I also liked the revelation of Martha Wayne’s maiden name, which, since I’m spoiling things anyway, is Arkham, descended from those Arkhams. That change really does put Bruce Wayne/Batman front and center in this universe, as suddenly all those criminally insane people he will eventually fight are likely tied to him personally and, as hinted at here, Wayne is engaged in a lifelong struggle to come to grips with the fact that insanity may run in his family. Basically, it literalizes the decades-old Is Batman a little, uh, batty? conflict that’s run through so many of the comics (and cartoon and film adaptations).

Although we won’t be seeing Cobblepot again, other villains are hinted at throughout the book, including a cliffhanger appearance by The Riddler, a brief appearance by a boy named Harvey Dent, the name “Crane” gets name-dropped and we see a collection of clown dolls in a room at the abandoned Arkham Asylum. Barbara Gordon is seen sketching a Batgirl costume, and her dad and Bullock have both changed their ways and started on new paths by book’s end. It will presumably continue in other volumes, as Superman: Earth One is to continue, and it’s possible that a lot of what is ugly in this book will eventually recede, and maybe even it’s tacit endorsement of torture, guns and killing will be emphatically denounced in coming volumes.
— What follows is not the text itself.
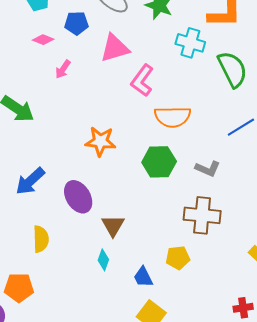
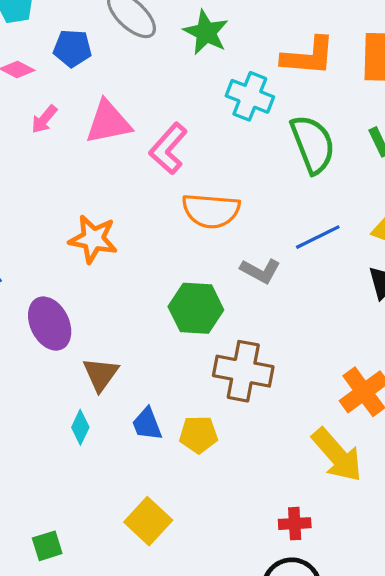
pink triangle: (115, 48) -> (108, 122), moved
green hexagon: (159, 162) -> (196, 308), moved
gray L-shape: (208, 169) -> (260, 271), moved
blue trapezoid: (143, 277) -> (147, 424), moved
That would be nice, but I’m not in a hurry to read those volumes.

Ultimately, Earth One is maybe the most confounding, confusing Batman comic I’ve ever read (and, like comics written by Geoff Johns, I’ve read a lot of Batman comics). It reads easily enough, of course — together or apart, Johns and Frank are both accomplished, experienced professionals — but it’s just one strange choice piled atop another, and lacks either clearly expressed point of view to justify those choice or a great and unique artistic vision of the sort that helps the weirdest and wildest of the various alternate Batman stories get over.